Some of you may know that I really like listening to Jerry Clower. The guy became famous just telling personal life stories and tying them to truisms. And he was clean. He was a character, but no matter you’re upbringing, you could listen to him and get the jist of the story.
This one is about a general store owner who never rang up a sale without quoting scripture. For example, if a little kid bought a Tootsie Roll, he’d say, “Suffer the little children to come unto me.” The old guys sitting around the store always waited with amusement to hear what scripture he’d quote.
One day a guy rolled in in a big expensive truck, pulling a shiny horse trailer. He walked into the store and said “I’ve got a prize-winning horse out there and I need the best horse blanket you have.”
The store owner went into the back and brought out a horse blanket, and said, “That’ll be five dollars.”
The customer said, “I don’t think you heard me.
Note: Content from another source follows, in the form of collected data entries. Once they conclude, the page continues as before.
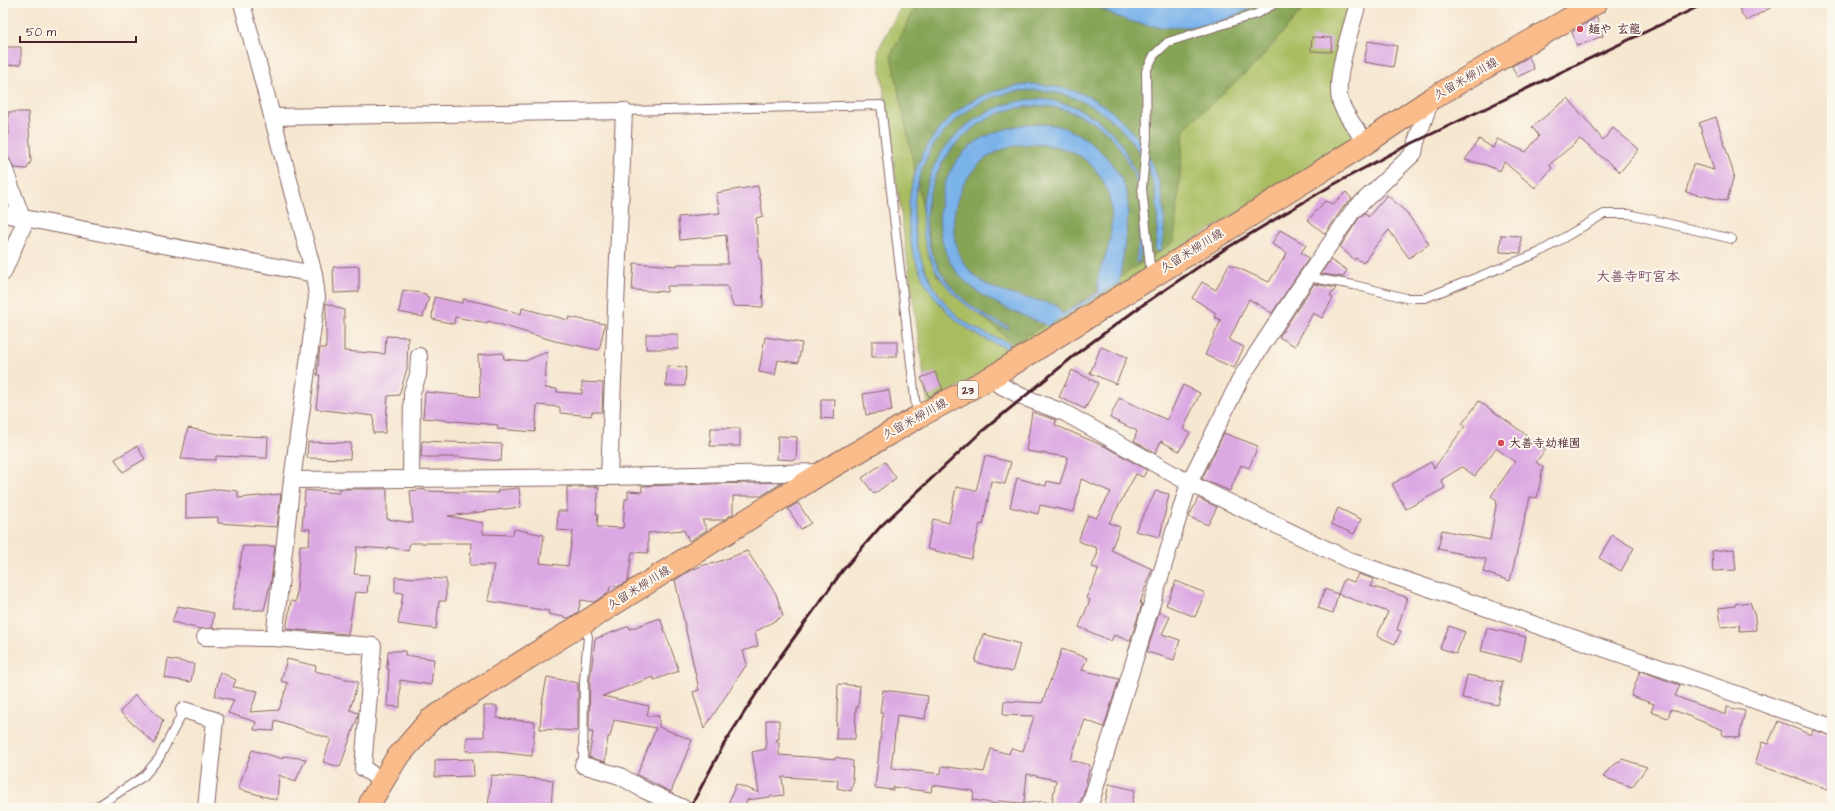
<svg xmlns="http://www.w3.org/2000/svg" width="1835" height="811" font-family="'Architects Daughter','Klee One',sans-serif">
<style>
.green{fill:#a9bd61;stroke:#7a6e46}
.forest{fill:#86a457;stroke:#686241}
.water{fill:#7ab2ea;stroke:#62688a;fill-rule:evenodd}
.building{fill:#dca8e3}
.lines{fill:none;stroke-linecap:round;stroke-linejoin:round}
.lane-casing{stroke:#866565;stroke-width:10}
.street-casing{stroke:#866565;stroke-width:18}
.primary-casing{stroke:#866565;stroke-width:24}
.lane{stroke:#fff;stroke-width:8}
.street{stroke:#fff;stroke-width:16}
.primary{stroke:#f9bc8a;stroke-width:22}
.rail{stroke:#4a1f2b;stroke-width:3}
.poi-dot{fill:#d1495b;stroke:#fbf7ec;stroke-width:1.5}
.labels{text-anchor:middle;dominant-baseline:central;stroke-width:4;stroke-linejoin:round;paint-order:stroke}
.shield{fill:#fbf7ec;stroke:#7f6065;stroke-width:1}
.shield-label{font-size:11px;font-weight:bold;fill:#4a1f2b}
.poi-label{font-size:12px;font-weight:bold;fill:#4a1f2b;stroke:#fbf7ec;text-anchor:start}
.street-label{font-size:12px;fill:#4a1f2b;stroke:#fbf7ec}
.quarter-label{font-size:14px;font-weight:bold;fill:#7d4f6b;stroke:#fbf7ec}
</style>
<rect width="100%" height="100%" fill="#fbf7ec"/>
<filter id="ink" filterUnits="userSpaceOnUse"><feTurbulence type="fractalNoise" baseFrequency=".025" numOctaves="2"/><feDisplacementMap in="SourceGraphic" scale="8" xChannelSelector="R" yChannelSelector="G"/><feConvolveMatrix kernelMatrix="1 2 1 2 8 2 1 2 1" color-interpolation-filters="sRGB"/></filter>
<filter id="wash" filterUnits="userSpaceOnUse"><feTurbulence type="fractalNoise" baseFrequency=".012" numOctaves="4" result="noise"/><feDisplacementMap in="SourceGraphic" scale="16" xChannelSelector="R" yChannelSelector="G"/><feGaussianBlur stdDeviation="0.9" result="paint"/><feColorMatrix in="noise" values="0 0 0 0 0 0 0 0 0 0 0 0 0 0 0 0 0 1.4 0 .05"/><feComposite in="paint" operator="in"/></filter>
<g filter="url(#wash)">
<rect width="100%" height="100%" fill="#f6e7d0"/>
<path class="green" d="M903 3H1359L1337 106 1349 121 1354 140 928 406 878 50Z"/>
<path class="forest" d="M918 3H1308L1257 63 1184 128 1174 242 1014 344 937 276 891 55Z"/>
<g class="water">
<path d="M1093 3H1253V4C1249 11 1234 16 1227 19 1182 33 1133 31 1093 3Z"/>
<path d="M1031 84C1051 85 1069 88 1087 96 1143 122 1177 193 1160 252L1155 250C1162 200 1155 163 1118 126 1069 79 996 77 948 128 940 137 932 146 927 157 901 211 915 277 959 317 974 330 992 336 1010 343L1008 348C974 338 943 314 926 284 891 222 909 140 970 102 988 91 1010 87 1031 84Z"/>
<path d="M1038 99 1050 100 1073 106 1094 117 1109 129 1119 140 1139 179 1143 235 1139 263 1136 262C1138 240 1144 215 1139 192 1137 179 1130 168 1124 156 1111 133 1105 128 1081 116 997 75 902 166 932 253 944 288 974 313 1008 326V329C971 315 934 284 925 243 909 169 964 102 1038 99Z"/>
<path d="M1025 124C1039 124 1054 123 1067 129 1093 139 1121 167 1127 195 1131 214 1122 262 1119 283L1048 326C1016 312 984 302 960 276 930 243 934 181 965 151 980 135 1004 129 1025 124ZM1031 144C1096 144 1123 191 1107 251 1103 265 1094 277 1099 292L1062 314 1056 305C1028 297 997 296 974 275 940 244 951 181 988 157 1001 148 1015 145 1031 144Z"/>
</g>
<g id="blocks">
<g class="building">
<path d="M1736 3H1779L1746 21Z"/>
<path d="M1597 17 1603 36 1577 46 1572 32Z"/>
<path d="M1312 37 1332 38 1331 52 1311 51Z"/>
<path d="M1368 41 1397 46 1393 67 1364 62Z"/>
<path d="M3 47H21V64L3 66Z"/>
<path d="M1529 57 1534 69 1517 77 1512 66Z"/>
<path d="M1568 98 1603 140 1613 128 1639 149 1620 172 1580 139 1549 165 1552 168 1535 188 1504 162 1500 171 1486 165 1465 160 1479 139 1493 148 1497 139 1526 152 1539 136 1532 127Z"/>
<path d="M8 112H28L31 161 27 169 14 168 8 157 5 143 9 134Z"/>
<path d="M1716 117 1734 175 1727 201 1686 192 1693 164 1714 170 1699 123Z"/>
<path d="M758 186 763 216 756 218 759 259H761L763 307 733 306 727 286H667V292L632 290 634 263 677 266V264H728L726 235 680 240 678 217 720 213 716 193Z"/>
<path d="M1346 192 1352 199 1344 206 1325 234 1308 220 1325 201 1333 204Z"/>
<path d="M1387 195 1407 213 1429 244 1409 258 1389 230 1377 244 1363 263 1356 258 1355 260 1340 247 1359 218 1365 213 1368 217Z"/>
<path d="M1280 230 1306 245 1301 253 1309 258 1272 313 1249 299 1229 340 1244 347 1234 368 1205 355 1221 320 1214 317 1216 313 1192 298 1202 282 1216 290 1229 264 1269 282 1287 253 1272 244Z"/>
<path d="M1501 235 1521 236V253L1500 252Z"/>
<path d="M1330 260 1347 270 1343 277 1321 274Z"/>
<path d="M359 266V292L334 293 333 267Z"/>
<path d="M1314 284 1336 288 1330 296 1333 298 1322 318 1313 313 1295 346 1279 337Z"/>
<path d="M403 290 426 294V296L429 297 423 317 399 312Z"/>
<path d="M434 297 462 303 463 299 488 304 521 314 522 308 568 320 569 317 605 324 599 350 555 341 488 321 487 323 455 317 454 324 432 319Z"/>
<path d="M326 303 344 310V351L385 354 386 336 408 337 407 369 399 395 388 396 385 433H373L374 416 316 409 320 375H317L320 348H326Z"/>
<rect x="646" y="334" width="32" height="15"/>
<path d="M765 337 802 343 798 363 778 360 775 375 759 372Z"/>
<rect x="872" y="341" width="25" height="16"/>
<path d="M1101 347 1127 357 1116 384 1090 373Z"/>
<path d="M547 352 545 388 557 389V392L582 394V382L603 383 602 412H592L591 416 560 413V407L537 405 535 432 497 429 498 425 423 418 425 392 480 397 478 355 503 353 504 359 525 361Z"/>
<path d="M667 366 686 367 685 386H666Z"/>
<path d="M1072 370 1098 383 1085 409 1059 397Z"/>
<path d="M935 372 943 389 929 397 921 378Z"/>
<path d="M1183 385 1200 393 1183 429 1190 433 1179 451 1161 441 1155 453 1134 441 1137 431 1110 418 1119 398 1167 420Z"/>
<path d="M889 390 892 411 866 415 863 394Z"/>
<path d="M821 399H835L834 419 821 418Z"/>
<path d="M1479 401 1546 449 1536 462 1543 467 1537 498 1530 497 1510 581 1483 572 1486 559 1438 549 1442 530 1490 540 1497 500 1491 496 1515 462 1496 448 1475 476 1462 467 1441 480 1445 488 1406 509 1392 484 1431 462 1434 468 1465 426 1462 424Z"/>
<path d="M1032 412 1056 420 1055 425 1106 447 1147 470 1143 477 1136 474 1109 523 1120 527 1111 550 1152 569 1140 603 1142 604 1130 641 1114 635 1111 641 1079 627 1090 600 1086 598 1099 569 1092 567 1098 552 1096 551 1097 548 1078 541 1088 515 1096 518 1111 492 1081 479 1074 512 1040 505 1038 514 1010 507 1017 478 1046 486 1047 481 1060 484 1068 457 1026 451Z"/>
<path d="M188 428 223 435 268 437 267 458 216 456V460L181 459Z"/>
<path d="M711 428H740V446H710Z"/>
<path d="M1224 433 1258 446 1249 468 1241 465 1230 491 1202 479Z"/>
<path d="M778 436 797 437 796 460 777 459Z"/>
<path d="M422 441 502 444 501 461 458 457H421Z"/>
<path d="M308 442 351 443 350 459 307 458Z"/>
<path d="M137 446 145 459 123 472 115 459Z"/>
<path d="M985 456 1011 462 1005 484 991 481 983 525 980 524 971 559 927 549 933 519 949 523 956 487 976 491Z"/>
<path d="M885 462 896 478 874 494 862 478Z"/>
<path d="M783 482 761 496H733V514L723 520H702L707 530 689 541 684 530 648 533V553L632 552 628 581 617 587 610 586 609 592 594 602 581 600 578 612 569 618 548 614 549 611 488 601 494 565H470L471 543H410L408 551 388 547 387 549 357 547 354 574 369 575 367 593 355 592 348 634 286 629 291 601 296 602 300 545H309L310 529H302L305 490 339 493V489H387V519L413 523 410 491 425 489V491L498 493V490L519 488 521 507 448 516 483 523V534L513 535 514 529 544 535 540 563 568 566 573 531 557 530 558 511H567V487H599L596 514H598L597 527 623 528 625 499H628V491L642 492V486Z"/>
<path d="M218 489 238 491V498L281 494 277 527 218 523V517L186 518V494Z"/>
<path d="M1156 491 1169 494 1160 537 1135 531Z"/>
<path d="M1198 498 1217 507 1208 525 1189 517Z"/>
<path d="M798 503 811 523 801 529 788 509Z"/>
<path d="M1338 508 1361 519 1354 534 1331 524Z"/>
<path d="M1612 535 1634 548 1621 571 1599 558Z"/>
<path d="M243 546H275L271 581 264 610H232L240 569H239Z"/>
<path d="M1734 549 1736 570 1713 571 1712 551Z"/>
<path d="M747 551 776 594 783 616 755 632 758 646 743 651 747 664 704 729 693 692 699 690 675 580 691 570 704 565 715 563Z"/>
<path d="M1358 574 1374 579 1370 586 1407 597 1397 630 1401 631 1395 644 1377 636 1388 612 1338 594 1344 579 1354 582Z"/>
<path d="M395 577 446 579V601H439L436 629 398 624 403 593 395 592Z"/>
<path d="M1176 581 1205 593 1195 617 1166 605Z"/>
<path d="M1325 589 1338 594 1333 613 1318 608Z"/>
<path d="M1750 602 1755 617 1756 630 1740 631 1739 625 1721 627 1719 608 1735 606V604Z"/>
<path d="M178 606 214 613 212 628 200 629 172 622Z"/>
<path d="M1159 612 1170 617 1162 634 1180 640 1174 660 1147 652Z"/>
<path d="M660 618 679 671 654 680 653 677 602 696 649 706 647 716H659V727L692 740 671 792 637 775 656 728 614 720 610 737H608L605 762 589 757 593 732H589L590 680 595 639 629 626 630 629Z"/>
<path d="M1449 626 1465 632 1456 654 1440 648Z"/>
<path d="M1487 628 1526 637 1521 661 1481 651Z"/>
<path d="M983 634 1020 644 1012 672 975 662Z"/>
<path d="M1062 649 1087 658 1082 670 1119 679 1104 727 1085 720 1070 760 1090 765 1083 796 1076 808 1052 803 1056 780 1027 774 1024 802 1021 803 998 801V804L973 800 974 791 932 785 931 792 893 787V790L875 788 883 714 880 713 883 690 928 696 925 719 897 715 891 768 941 774 942 766 984 772 991 749 1009 754 1011 748 1023 751 1034 716 1003 715 1004 701 1042 703Z"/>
<path d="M388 651H405V655L434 659 431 685 400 680V707L387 706 389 669H387Z"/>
<path d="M168 659 194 664 191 682 165 678Z"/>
<path d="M287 659 316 666 315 671 358 682 350 710 358 713V716L340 767 323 762 331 739 275 720 274 731 254 730 256 722 228 713 234 700 215 696 220 672 236 680 233 687 258 691 250 712 279 710 288 683 281 681Z"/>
<path d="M1640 671 1680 685 1675 696 1726 715 1727 707 1745 711 1739 738 1722 735 1723 730 1671 709 1668 718 1651 712 1654 704 1631 696Z"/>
<path d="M1467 675 1503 682 1498 705 1462 698Z"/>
<path d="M547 677 578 683V731L540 729 542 703Z"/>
<path d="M838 684 860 686 858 708 856 707 855 739H836Z"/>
<path d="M135 695 163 720 155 744 120 712Z"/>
<path d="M484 706H497V718L535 722 532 756 498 752V751H466L467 737H484Z"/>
<path d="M766 720H779V739H777L776 742H779V755L836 759V757L853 761 852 778H854L851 791 837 788 838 780 782 777 784 795 747 800 744 808 728 804 736 784 759 793 752 752 766 749Z"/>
<path d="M1778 721 1811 735 1813 730 1832 736V776L1828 789 1755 764 1762 742 1768 744Z"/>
<path d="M252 750 283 759V756L306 759 295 782 279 775 277 800 238 789Z"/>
<path d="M473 759 474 776 435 777V760Z"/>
<path d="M1622 759 1647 767 1632 787 1603 777 1609 769Z"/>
<path d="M491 775 553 780 551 808H488Z"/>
<path d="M1109 784 1135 790 1131 808H1104Z"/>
</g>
</g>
</g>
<g filter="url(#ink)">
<use href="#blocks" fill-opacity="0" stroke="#866565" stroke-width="1"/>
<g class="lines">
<defs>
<g id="lane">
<path d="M624 111 881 105 917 416"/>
<path d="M1151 276 1142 188 1147 137 1146 71 1154 55 1168 42 1256 14 1276 3"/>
<path d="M1307 277 1354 285 1406 298H1425L1538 253 1604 214H1629L1732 239"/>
<path d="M583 765 584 680 588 637 584 623"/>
<path d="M97 808 98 806 144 776 159 758 184 710"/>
<path d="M1024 808 1043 806 1049 808"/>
</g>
<g id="street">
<path d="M242 3 314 274 317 297 292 480 274 638"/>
<path d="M1358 3C1352 27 1331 84 1342 106 1348 119 1358 131 1366 143"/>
<path d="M272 117 624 111 609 477"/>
<path d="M3 165 22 218"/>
<path d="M3 214 314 274"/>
<path d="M3 273 26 219"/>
<path d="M992 377V381L1023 397 1065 413 1189 483 1353 562 1832 727"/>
<path d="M411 479 412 392 418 375 419 356"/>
<path d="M292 480 609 477 823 472"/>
<path d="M205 637 274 638 373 646 363 768 382 781"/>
<path d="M184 710 215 720 206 808"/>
<path d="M583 765 620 776 644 790 683 808"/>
<path d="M1089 808 1189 483 1242 376 1295 295 1352 212 1414 153 1416 142 1431 99"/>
</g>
<path id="primary" d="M369 808 371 801 396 759 430 720 823 472 918 417 992 377 1366 143 1431 99 1596 3"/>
</defs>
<use href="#lane" class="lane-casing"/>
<use href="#street" class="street-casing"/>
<use href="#primary" class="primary-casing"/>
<use href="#lane" class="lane"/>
<use href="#street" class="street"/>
<use href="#primary" class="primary"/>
<path class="rail" d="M690 808 724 744 780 657 843 570 881 526 980 433 1080 351 1144 304 1222 251 1329 187 1396 151 1706 3"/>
</g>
</g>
<g class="poi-dot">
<circle cx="1580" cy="29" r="4"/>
<circle cx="1501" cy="443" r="4"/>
</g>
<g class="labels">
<rect class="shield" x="958" y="381" width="20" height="18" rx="3"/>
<g class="shield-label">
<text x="968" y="390">23</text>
</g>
<g class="poi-label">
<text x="1588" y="29">麺や 玄龍</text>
<text x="1509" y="443">大善寺幼稚園</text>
</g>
<g class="street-label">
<text transform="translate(1466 79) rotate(-30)">久留米柳川線</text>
<text transform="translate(1192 251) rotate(-32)">久留米柳川線</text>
<text transform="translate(915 419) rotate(-29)">久留米柳川線</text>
<text transform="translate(639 588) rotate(-32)">久留米柳川線</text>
</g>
<g class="quarter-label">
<text x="1638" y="277">大善寺町宮本</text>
</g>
</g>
<rect width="1835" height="811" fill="none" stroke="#fbf7ec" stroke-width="16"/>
<path d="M20 36v6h116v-6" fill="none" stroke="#4a1f2b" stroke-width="2"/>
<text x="26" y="36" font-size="12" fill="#4a1f2b" stroke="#fbf7ec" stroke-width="3" paint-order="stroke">50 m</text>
</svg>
That is a prize thoroughbred out there, from one of the best bloodlines in this country and probably all the world. He deserves the BEST blanket!”
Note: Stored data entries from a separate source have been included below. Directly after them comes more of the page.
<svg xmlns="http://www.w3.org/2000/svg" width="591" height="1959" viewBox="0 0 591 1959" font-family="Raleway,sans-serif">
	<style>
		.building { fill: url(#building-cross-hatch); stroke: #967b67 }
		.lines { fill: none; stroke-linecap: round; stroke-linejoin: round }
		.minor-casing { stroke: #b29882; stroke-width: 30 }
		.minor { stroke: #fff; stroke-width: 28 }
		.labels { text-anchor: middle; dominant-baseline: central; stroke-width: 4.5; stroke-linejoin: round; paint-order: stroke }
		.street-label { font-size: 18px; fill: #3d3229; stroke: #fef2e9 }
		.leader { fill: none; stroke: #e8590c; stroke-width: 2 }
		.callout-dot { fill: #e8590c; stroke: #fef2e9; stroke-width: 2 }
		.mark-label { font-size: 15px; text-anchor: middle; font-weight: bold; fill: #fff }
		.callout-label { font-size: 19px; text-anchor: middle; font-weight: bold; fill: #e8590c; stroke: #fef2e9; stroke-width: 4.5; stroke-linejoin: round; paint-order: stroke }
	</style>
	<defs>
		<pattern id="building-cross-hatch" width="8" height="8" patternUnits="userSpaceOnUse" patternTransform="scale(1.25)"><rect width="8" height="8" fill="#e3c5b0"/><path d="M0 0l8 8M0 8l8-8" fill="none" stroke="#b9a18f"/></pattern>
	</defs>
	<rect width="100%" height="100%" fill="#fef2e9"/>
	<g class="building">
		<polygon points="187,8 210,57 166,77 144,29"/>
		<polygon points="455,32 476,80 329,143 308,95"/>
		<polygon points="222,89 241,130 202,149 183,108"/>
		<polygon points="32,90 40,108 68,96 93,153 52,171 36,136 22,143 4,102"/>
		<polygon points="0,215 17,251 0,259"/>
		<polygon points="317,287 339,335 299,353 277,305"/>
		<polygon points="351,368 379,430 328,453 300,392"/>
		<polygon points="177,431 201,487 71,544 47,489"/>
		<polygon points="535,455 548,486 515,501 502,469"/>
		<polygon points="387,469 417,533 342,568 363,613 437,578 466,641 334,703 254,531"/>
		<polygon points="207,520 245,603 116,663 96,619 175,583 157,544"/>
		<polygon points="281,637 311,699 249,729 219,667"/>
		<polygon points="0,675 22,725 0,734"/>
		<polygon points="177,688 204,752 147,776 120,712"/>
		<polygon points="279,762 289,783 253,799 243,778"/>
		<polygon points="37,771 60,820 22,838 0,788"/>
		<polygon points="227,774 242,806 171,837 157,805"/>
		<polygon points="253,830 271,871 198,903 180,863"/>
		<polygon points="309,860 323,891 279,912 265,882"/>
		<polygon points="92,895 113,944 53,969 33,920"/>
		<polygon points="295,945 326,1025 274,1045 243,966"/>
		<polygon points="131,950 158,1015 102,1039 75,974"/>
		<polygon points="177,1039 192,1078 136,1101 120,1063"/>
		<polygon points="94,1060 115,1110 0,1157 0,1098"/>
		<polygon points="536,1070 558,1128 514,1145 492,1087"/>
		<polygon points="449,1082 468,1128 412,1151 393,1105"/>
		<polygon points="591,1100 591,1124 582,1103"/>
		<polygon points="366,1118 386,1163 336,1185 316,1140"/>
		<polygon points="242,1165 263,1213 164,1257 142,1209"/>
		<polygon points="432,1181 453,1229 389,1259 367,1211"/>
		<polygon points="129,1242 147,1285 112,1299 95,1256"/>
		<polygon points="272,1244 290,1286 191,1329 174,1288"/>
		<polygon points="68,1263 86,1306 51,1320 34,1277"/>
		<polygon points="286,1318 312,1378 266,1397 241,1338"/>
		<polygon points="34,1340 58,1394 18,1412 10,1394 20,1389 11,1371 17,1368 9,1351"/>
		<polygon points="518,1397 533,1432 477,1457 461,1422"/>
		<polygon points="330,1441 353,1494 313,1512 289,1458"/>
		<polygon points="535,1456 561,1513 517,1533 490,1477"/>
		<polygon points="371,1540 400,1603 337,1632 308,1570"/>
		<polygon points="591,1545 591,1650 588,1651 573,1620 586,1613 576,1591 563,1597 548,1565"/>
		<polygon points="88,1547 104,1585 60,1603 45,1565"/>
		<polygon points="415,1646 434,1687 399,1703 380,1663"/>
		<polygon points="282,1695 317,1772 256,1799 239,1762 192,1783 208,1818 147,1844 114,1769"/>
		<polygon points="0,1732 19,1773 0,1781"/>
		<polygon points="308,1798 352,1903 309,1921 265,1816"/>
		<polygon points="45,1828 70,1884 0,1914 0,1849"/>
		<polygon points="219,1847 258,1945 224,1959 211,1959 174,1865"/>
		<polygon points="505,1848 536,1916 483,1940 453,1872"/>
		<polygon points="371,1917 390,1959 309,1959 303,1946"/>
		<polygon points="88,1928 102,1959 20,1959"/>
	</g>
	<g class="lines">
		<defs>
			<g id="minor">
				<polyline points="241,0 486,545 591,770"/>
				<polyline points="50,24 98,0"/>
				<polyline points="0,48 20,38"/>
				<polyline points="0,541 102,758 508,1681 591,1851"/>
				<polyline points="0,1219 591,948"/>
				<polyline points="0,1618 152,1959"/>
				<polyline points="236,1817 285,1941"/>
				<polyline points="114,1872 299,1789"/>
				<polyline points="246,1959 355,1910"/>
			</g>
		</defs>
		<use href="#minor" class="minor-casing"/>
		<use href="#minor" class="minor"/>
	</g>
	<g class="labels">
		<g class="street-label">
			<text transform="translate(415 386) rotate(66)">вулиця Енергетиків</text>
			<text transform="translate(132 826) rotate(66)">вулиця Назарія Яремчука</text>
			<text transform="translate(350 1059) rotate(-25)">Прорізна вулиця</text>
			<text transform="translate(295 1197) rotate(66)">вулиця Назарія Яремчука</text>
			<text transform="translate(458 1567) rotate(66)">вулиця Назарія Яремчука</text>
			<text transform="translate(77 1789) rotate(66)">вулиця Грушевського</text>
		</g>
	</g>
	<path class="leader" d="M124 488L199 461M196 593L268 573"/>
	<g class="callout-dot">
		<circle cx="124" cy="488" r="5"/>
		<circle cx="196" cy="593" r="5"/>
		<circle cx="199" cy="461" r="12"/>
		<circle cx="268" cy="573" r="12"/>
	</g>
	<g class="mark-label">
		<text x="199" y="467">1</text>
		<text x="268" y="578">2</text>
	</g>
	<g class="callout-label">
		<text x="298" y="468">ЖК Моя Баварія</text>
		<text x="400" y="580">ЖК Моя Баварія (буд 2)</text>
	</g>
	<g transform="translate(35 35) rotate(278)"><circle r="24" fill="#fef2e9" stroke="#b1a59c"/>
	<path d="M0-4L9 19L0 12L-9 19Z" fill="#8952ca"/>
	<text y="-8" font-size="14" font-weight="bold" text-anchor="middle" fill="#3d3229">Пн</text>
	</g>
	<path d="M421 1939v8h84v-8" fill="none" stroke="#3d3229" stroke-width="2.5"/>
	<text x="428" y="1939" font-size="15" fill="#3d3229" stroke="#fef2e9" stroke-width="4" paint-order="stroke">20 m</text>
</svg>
The store owner went out back again and picked out another blanket – he only had but one kind in stock – of a different color. He took it out and told the man, “this one is better quality, twenty-five dollars.”
Now the customer was indignant. “You just don’t get it. I’m not putting a cheap ol’ $25 blanket on that horse! Now get me the best or I’ll go elsewhere!”
The store owner said “yes, sir, I understand,” and went to the shelf in back, choosing yet a different color. He took it out and said, “this is the best blanket I have, sir, and it’s fifty dollars.”
“Now that’s more like it!” said the customer. “I’ll take it.”
The store owner rung up the sale, and as the customer walked out, the old guys sitting around the store waited to hear what scripture he could possibly come up with for this one.
The owner looked up to heaven and said, “He was a stranger, and I took him in.”
How often does this happen in the livestock game? I would have to say “quite often”. I watch almost all of the online sales. I go to as many auctions as I can and I talk to LOTS of people. I will even say that I have been guilty when somebody calls and says “Do you have any $2,500 wethers?” The answer is YES!.
Now, if they ask, “Do you have any $2,500 wethers that can win OYE?” I will give them a straight up answer. Which is probably, NO, as there is a long list of people that will pay $2,500 for a wether that is good enough to win a major. Myself included.
I’m not bashing anybody, cussing any part of it, I’m just saying, you look at the sire listed and 4 me, personally, as always a potential buyer, I go “Whew. They don’t even actually know what the buck they used was.”
No need “quatro” anybody to get upset as I am not pointing fingers, or meaning anything accusatory. I just like the Jerry Clower story and it made me think about how my dumb donkey operates.
People show up and ask to see Rumour Has It. Well, he’s at Seelkes. He is only ever here or at Seelke’s. Most live sightings have occured at Seelke’s which is good. Because they are nice, have him in an accesible pen and take way good care of him.
When he’s here, well, he is either on a feeder or getting ready to get some, and I use the biblical term, get some ASS.
Now, Rainman. Call Poe, because I never know where he is. He has been here twice–Rainman, not Poe. I’ve seen him at Miller’s and Poe’s. Rainman is easy to spot if you ever see him. But, he hasn’t spent much time here. But I REALLY like that buck and his kids.
And then there is Joe Dirt. He is either 20 miles to the west, 15 miles to the east, 30 miles to the southeast, a couple miles north. Basically, he is always “vier”,five or another couple of miles away. Dirt has the same tag in him that Joe Ed put in his ear back in 2010. If he’s rented, loaned, bartered, pimped out or just plain going to get some “donkey”, there is NO doubt who the buck is that is being used.
If you are selling show stock, if at all possible, state what the actual sire/dam is. Not just some damn BS son. Or some damn (insert breeder name) doe. Every breeder has multiple bloodlines and every breeder has had something that just wasn’t good enough. Myself included. And I like to study genetics.
And if you can’t name the actual bloodlines, think about Jerry Clower.